Task statement: Change "How many lines" to "What number of lines" wherever it occurs in the items below, and reproduce every item with no other alteration. Omit the pictures from your answer.

Collection entries:

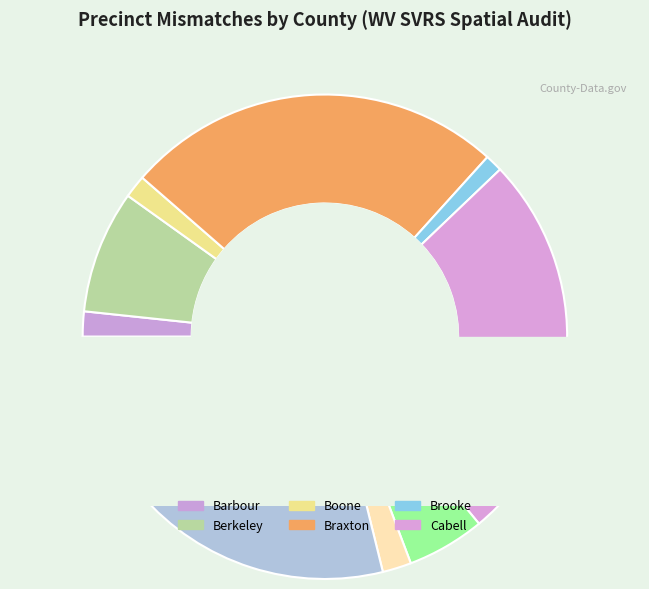

Is it true that Fayette is 1% of the pie?

False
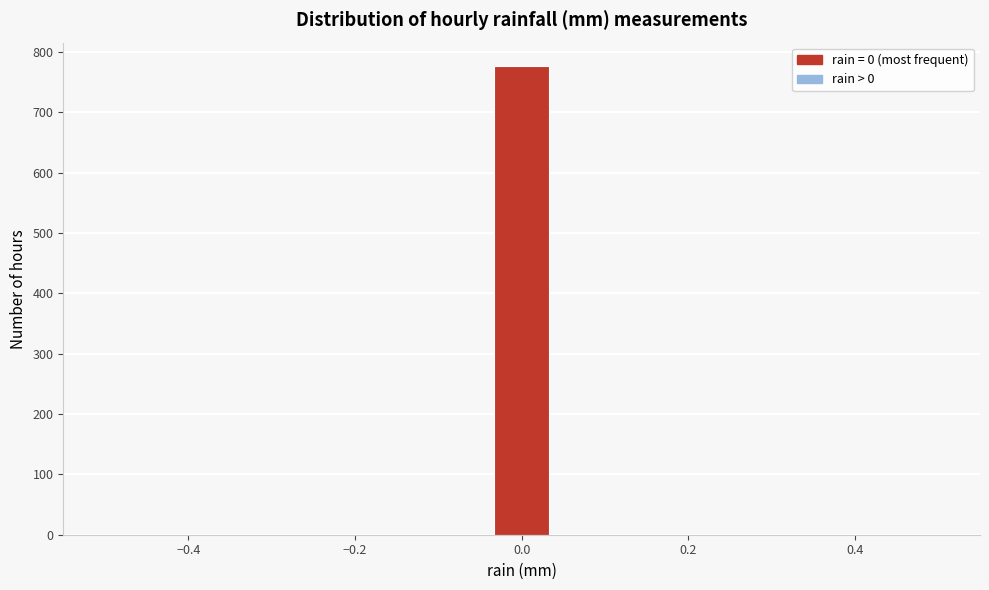

Read against the x-axis, roughly where is the centre of the tallest bar?

0.00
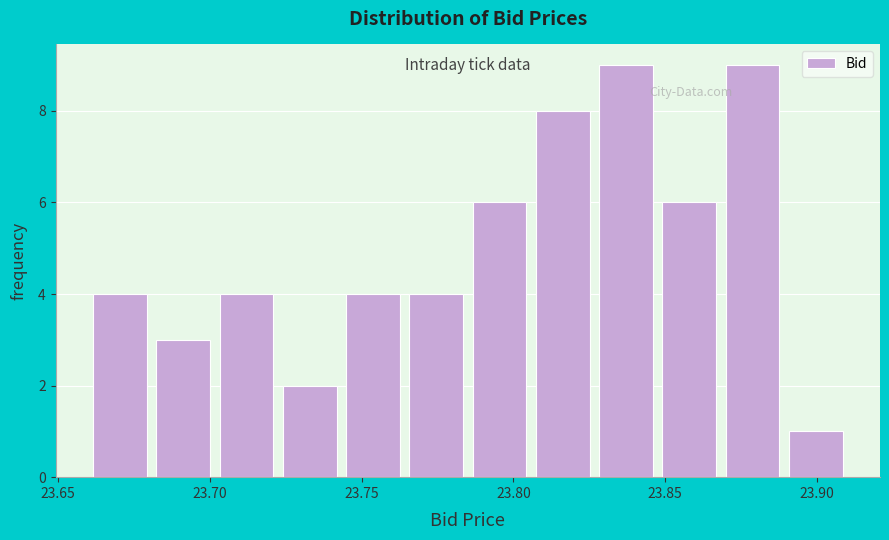

What is the height of the bar covering 23.765 to 23.785 on the x-axis? Neither the bar edges nor the heights are printed on the chart, so give them approximately, as read against the axes.

4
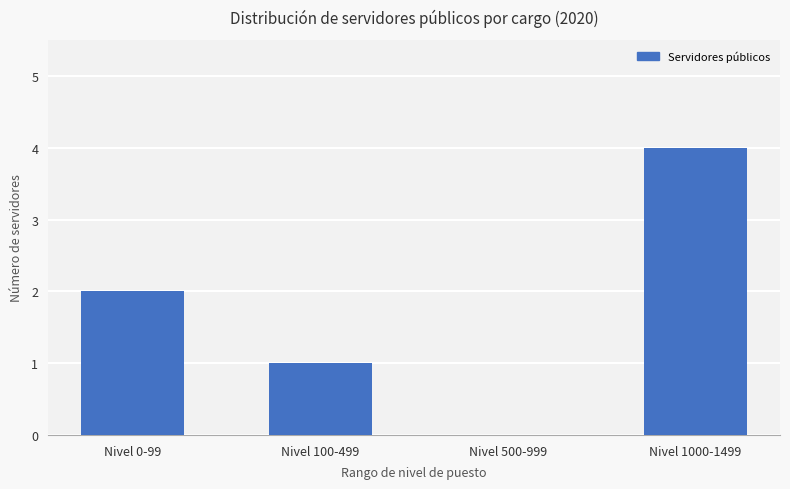

What is the average value?

2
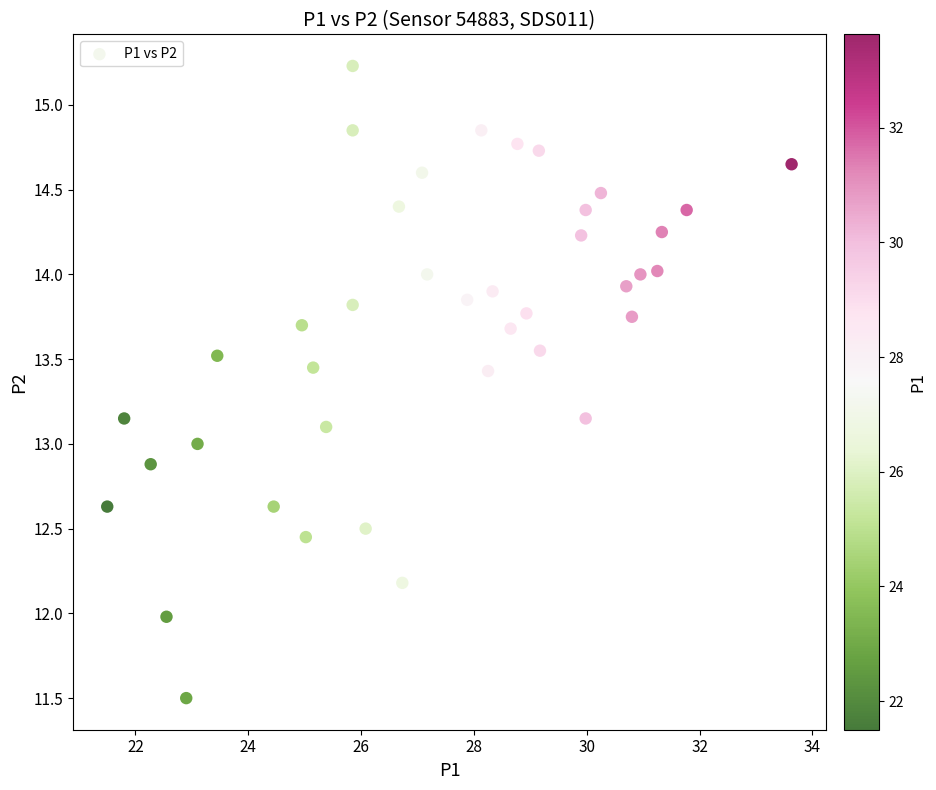

What is the range of X values (max minus min)?

12.1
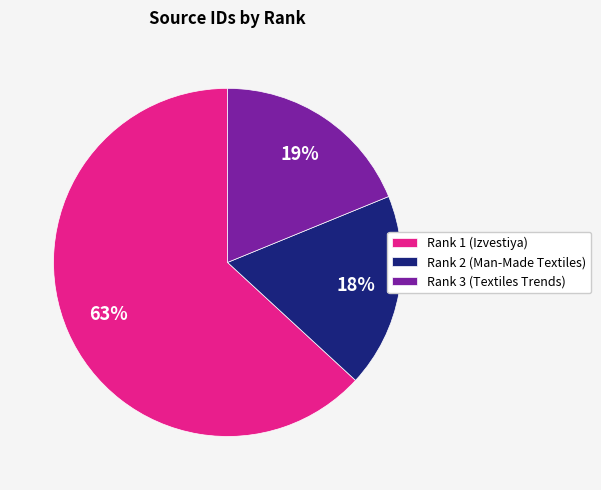

To the nearest percent, what is the combined percentage of Rank 2 (Man-Made Textiles) and Rank 1 (Izvestiya)?

81%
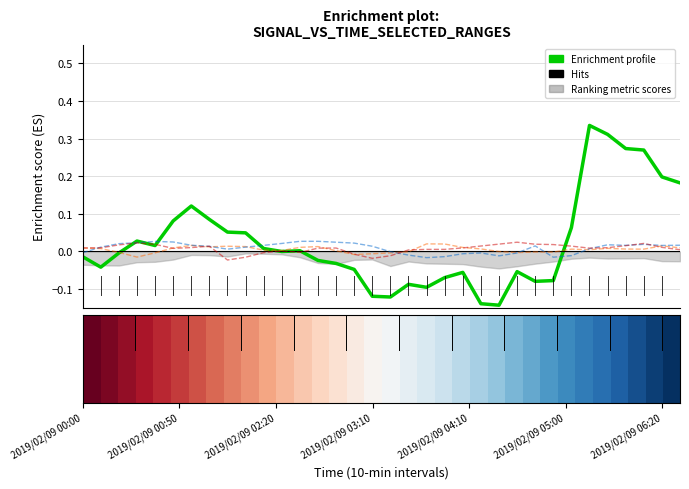

How many lines are shown in the chart?

2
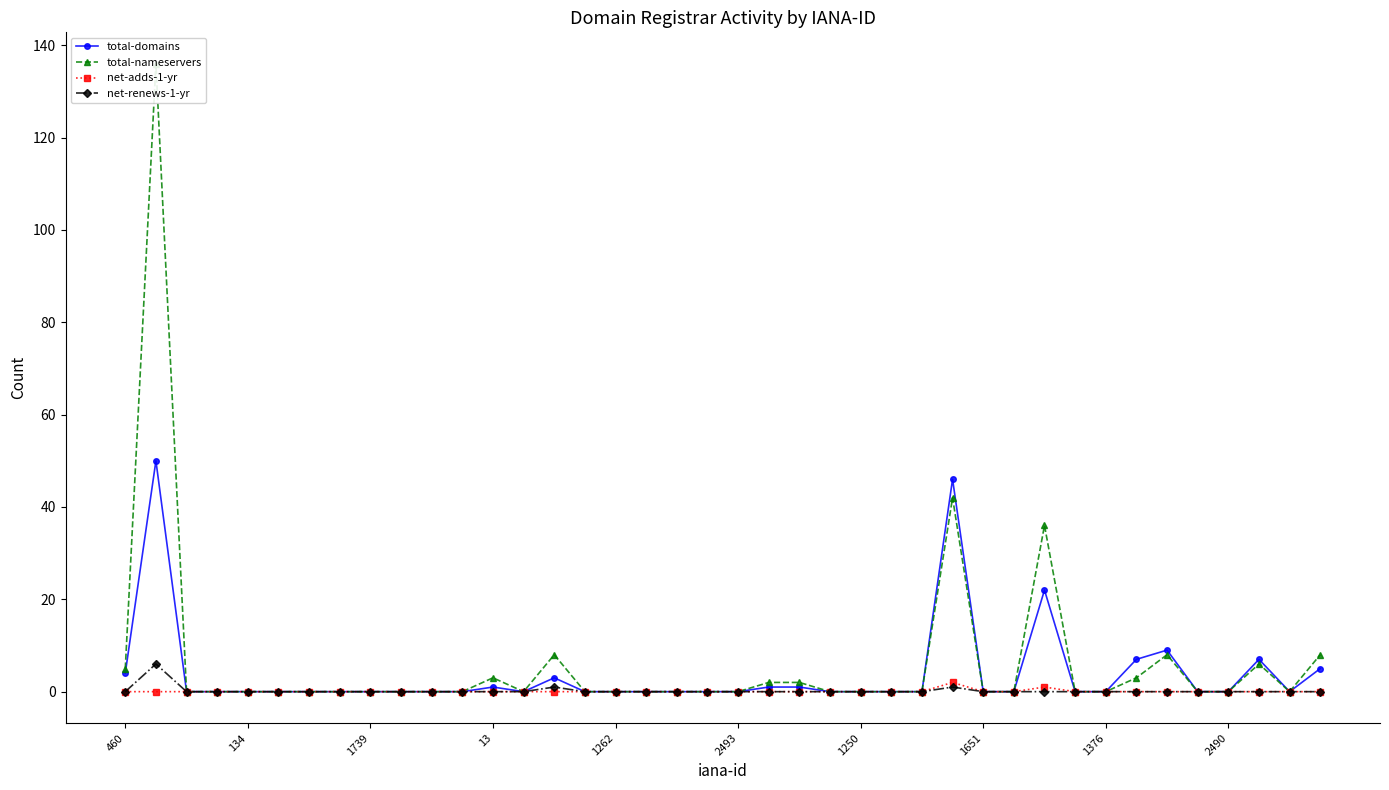

How many lines are shown in the chart?

4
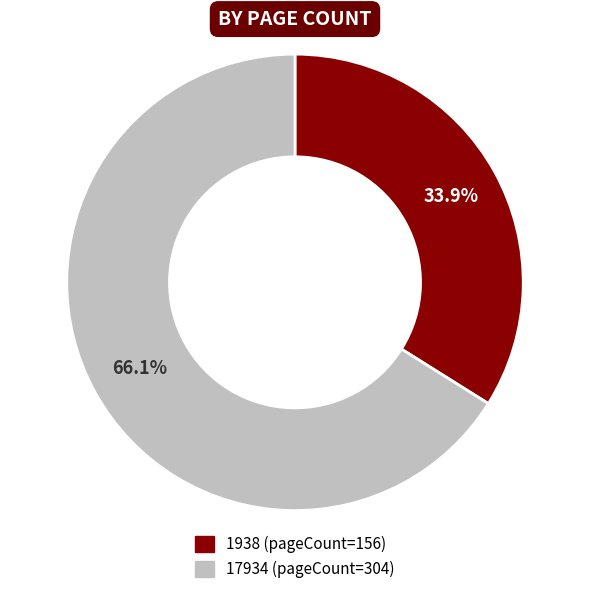

Between 1938 (pageCount=156) and 17934 (pageCount=304), which is larger?

17934 (pageCount=304)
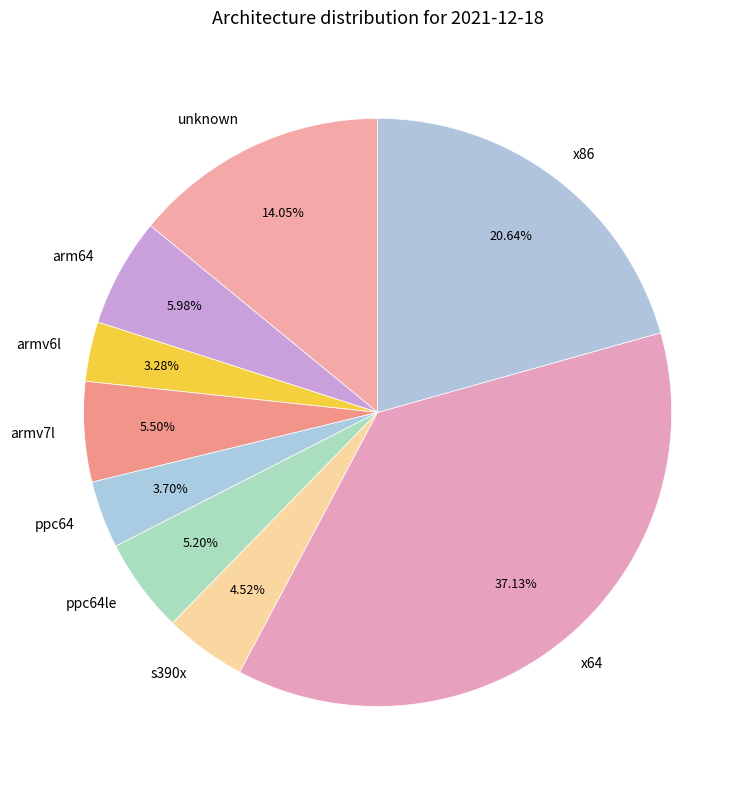

Which category has the biggest portion of the pie?

x64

Answer to this task:
Is it true that Fayette is 1% of the pie?

False

Read against the x-axis, roughly where is the centre of the tallest bar?

0.00

What is the height of the bar covering 23.765 to 23.785 on the x-axis? Neither the bar edges nor the heights are printed on the chart, so give them approximately, as read against the axes.

4

What is the average value?

2

What is the range of X values (max minus min)?

12.1

To the nearest percent, what is the combined percentage of Rank 2 (Man-Made Textiles) and Rank 1 (Izvestiya)?

81%

What number of lines are shown in the chart?

2

What number of lines are shown in the chart?

4

Between 1938 (pageCount=156) and 17934 (pageCount=304), which is larger?

17934 (pageCount=304)

Which category has the biggest portion of the pie?

x64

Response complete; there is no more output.